Il Ragù alla Bolognese: il Condimento Italiano più Celebrato nel Mondo

La cultura del buon cibo è uno dei valori aggiunti del turismo in Emilia Romagna, regione Italiana fra le più capaci di prendere i suoi visitatori per la gola. I tortellini, la piadina, la mortadella: il territorio offre un prodotto tipico per soddisfare qualsiasi palato. Il Ragù alla Bolognese, fiore all’occhiello della cultura gastronomica Romagnola, è certamente uno dei condimenti caratteristici della cucina Italiana maggiormente amati all’estero.

Ragù è una parola che deriva dal verbo francese ragoûter, cioè risvegliare l’appetito. Si tratta di una salsa prelibata a base di carne e pomodoro, densa e corposa, simbolo nel mondo della vocazione alimentare del nostro territorio. Mentre la tradizione Bolognese classicamente associa questo sugo alle tagliatelle all’uovo, nelle altre nazioni il ragù è solitamente usato per condire gli spaghetti, probabilmente il formato di pasta più diffuso al mondo. Irrinunciabile, a livello internazionale, è l’impiego di ragù di carne associato alla besciamella per cucinare le lasagne.

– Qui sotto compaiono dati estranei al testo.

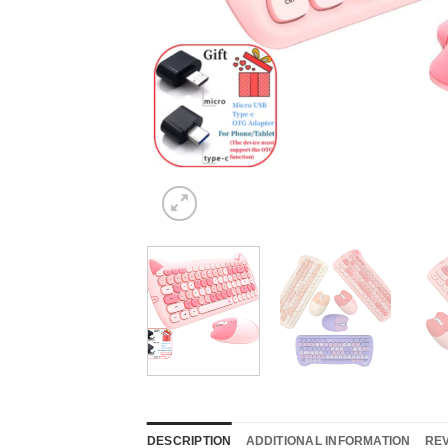
DESCRIPTION
ADDITIONAL INFORMATION
REV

La fama del Ragù alla Bolognese, oltre che universale, è secolare. La vocazione gastronomica Bolognese risale al Medioevo, quando presso le corti delle ricche famiglie signorili lavoravano i cuochi più apprezzati dell’epoca. La cultura del cibo del capoluogo Romagnolo è strettamente legata alla presenza dell’Università più antica ancora esistente in Europa: l’incontro di studenti e professori di diverse nazionalità ha arricchito in maniera eccellente il repertorio agroalimentare locale.
Storicamente, il ragù era consumato come un secondo piatto ed era comunemente incluso nei menù militari: si trattava di un sugo di carne talmente ristretto e corposo che poteva essere considerato una portata principale, mangiata con l’aiuto del pane e della forchetta. Così, l’impiego di questo condimento associato alla pasta è una consuetudine che si è affermata tardivamente sulle nostre tavole.

Vero è che, in passato, la cucina popolare non rispettava delle composizioni fisse nella preparazione delle varie pietanze: gli ingredienti principali che le caratterizzavano venivano, infatti, associati ad altri secondari che erano differenti a seconda della disponibilità del momento. Tuttavia, alcune ricette, tramandate di generazione in generazione, sono andate via via codificandosi. Già dagli anni ’70 dello scorso secolo, le ricette classiche di varie specialità regionali sono state depositate presso la Camera di Commercio Industria Artigianato e Agricoltura di Bologna, per volontà dell’Accademia Italiana di Cucina e dell’Associazione Confraternita del Tortellino. La Camera di Commercio è l’unico ente custode delle tipicità bolognesi, di cui tutela il patrimonio.

Nel 1982 anche la procedura di preparazione del Ragù è stata ufficializzata per preservarne le caratteristiche originali. Ciononostante, esistono alcune varianti della ricetta autentica che ammettono, per esempio, l’aggiunta di carne di pollo e maiale, l’impiego di prosciutto al posto della pancetta, nonché l’utilizzo di latte e burro. La ricetta registrata prevede, innanzi tutto, polpa di manzo tritata, il cui taglio deve essere scelto con attenzione: esso deve essere la cartella, ovvero il diaframma del bovino, una carne molto rossa e sugosa, piuttosto ricca di grasso per conferire, insieme alla pancetta, la giusta untuosità alla salsa. Gli altri ingredienti sono: la cipolla, la carota e il sedano per la preparazione del soffritto, la pancetta di maiale, la salsa di pomodoro, il vino rosso secco e il brodo di carne. Uno dei segreti delle tagliatelle al ragù è proprio la cottura della pasta nel brodo di carne, anziché in semplice acqua salata.

Inoltre, occorre prestare grande attenzione alla cottura della carne: rosolare la pancetta per almeno 20 minuti, finché non ha rilasciato il suo grasso e non ha preso colore; solo a questo punto è possibile aggiungere la cartella macinata, salare e cuocere a fuoco medio mescolando.
Un’altra regola fondamentale nella ricetta del Ragù è la durata di cottura, che non deve essere inferiore alle 4 ore dal momento che si aggiunge il pomodoro.

Consigliamo di accompagnare la pasta al Ragù alla Bolognese con un buon vino rosso Italiano, secco e corposo, tenendo presente che l’acidità dei pomodori potrebbe essere aumentata da un vino tannico. L’abbinamento regionale è sempre un’ottima scelta.
Inoltre, considerato che il Ragù è un condimento ipercalorico molto nutriente e ricco di grassi e proteine, è bene associarlo ad un menù leggero a base di verdure, in modo da mettere in tavola un pasto completo che delizi i commensali senza appesantirli.